What You Should Know:
– Today, Fitbit Health Solutions and Google Cloud are introducing Device Connect for Fitbit, which empowers healthcare and life sciences enterprises with accelerated analytics and insights to help people live healthier lives.
– Fitbit data from their consenting users is made available through the Fitbit Web API, providing users with control over what data they choose to share and ensuring secure data storage and protection. Unlocking actionable insights about patients can help support the management of chronic conditions, help drive population health impact, and advance clinical research to help transform lives.
Google Cloud’s Device Connect for Fitbit Features
The new solution enables healthcare organizations to gain a more holistic view of their patients outside of clinical care settings. These insights can enhance understanding of patient behaviors and trends while at home, enabling healthcare and life science organizations to better support care teams, researchers, and patients themselves.

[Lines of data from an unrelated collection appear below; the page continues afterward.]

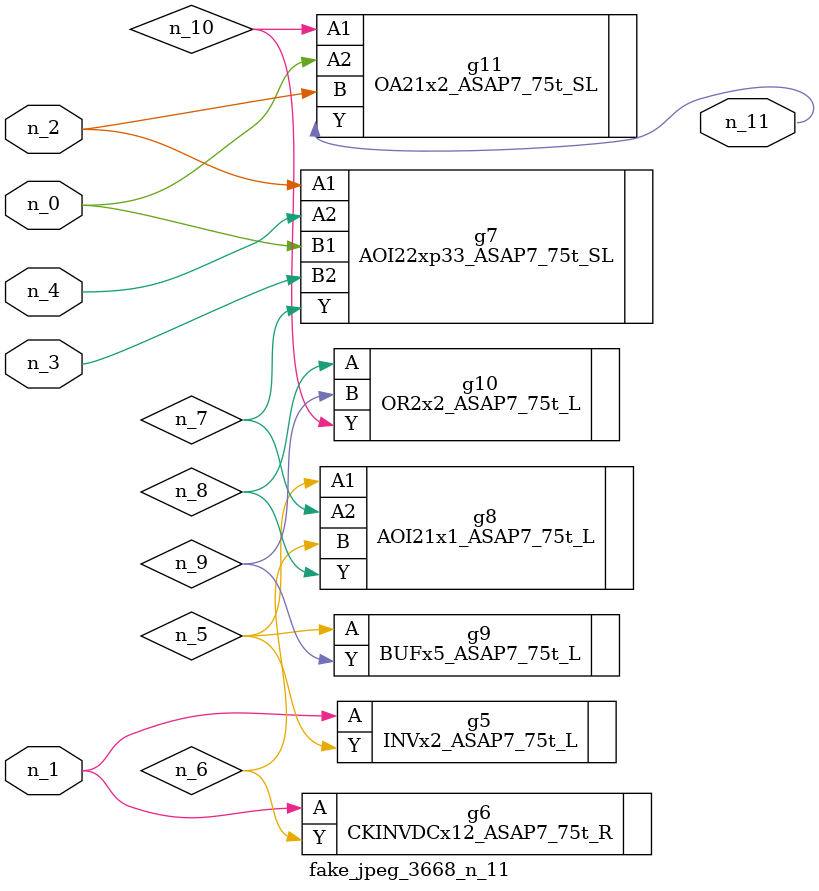
<source format=v>
module fake_jpeg_3668_n_11 (n_3, n_2, n_1, n_0, n_4, n_11);

input n_3;
input n_2;
input n_1;
input n_0;
input n_4;

output n_11;

wire n_10;
wire n_8;
wire n_9;
wire n_6;
wire n_5;
wire n_7;

INVx2_ASAP7_75t_L g5 ( 
.A(n_1),
.Y(n_5)
);

CKINVDCx12_ASAP7_75t_R g6 ( 
.A(n_1),
.Y(n_6)
);

AOI22xp33_ASAP7_75t_SL g7 ( 
.A1(n_2),
.A2(n_4),
.B1(n_0),
.B2(n_3),
.Y(n_7)
);

AOI21x1_ASAP7_75t_L g8 ( 
.A1(n_5),
.A2(n_7),
.B(n_6),
.Y(n_8)
);

OR2x2_ASAP7_75t_L g10 ( 
.A(n_8),
.B(n_9),
.Y(n_10)
);

BUFx5_ASAP7_75t_L g9 ( 
.A(n_5),
.Y(n_9)
);

OA21x2_ASAP7_75t_SL g11 ( 
.A1(n_10),
.A2(n_0),
.B(n_2),
.Y(n_11)
);


endmodule
</source>
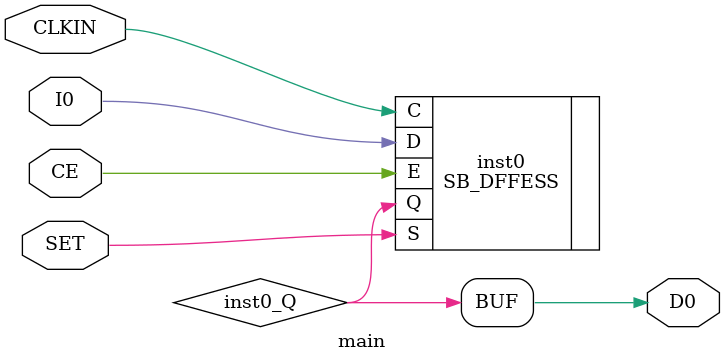
<source format=v>
module main (input  I0, input  CE, input  SET, output  D0, input  CLKIN);
wire  inst0_Q;
SB_DFFESS inst0 (.C(CLKIN), .S(SET), .E(CE), .D(I0), .Q(inst0_Q));
assign D0 = inst0_Q;
endmodule


</source>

Device Connect for Fitbit addresses data interoperability to “make the invisible visible” for organizations, providing users with consent management and control over their data.
Key features include:
– Enrollment & consent app for web and mobile: The pre-built patient enrollment and consent app enables organizations to provide their users with the permissions, transparency, and frictionless experience they expect. For example, users have control over what data they share and how that data is used.
– Data connector: Device Connect for Fitbit offers an open-source data connector3, with automated data normalization and integration with Google Cloud BigQuery for advanced analytics. Our data connector can support emerging standards like Open mHealth and enables interoperability with clinical data when used with Cloud Healthcare API for cohort building and AI training pipelines.
– Pre-built analytics dashboard: The pre-built Looker interactive visualization dashboard can be easily customized for different clinical settings and use cases to provide faster time to insights.
– AI and machine learning tools: Use AutoML Tables to build advanced models directly from BigQuery or build custom models with 80% fewer lines of code required using Vertex AI—the groundbreaking ML tools that power Google, developed by Google Research.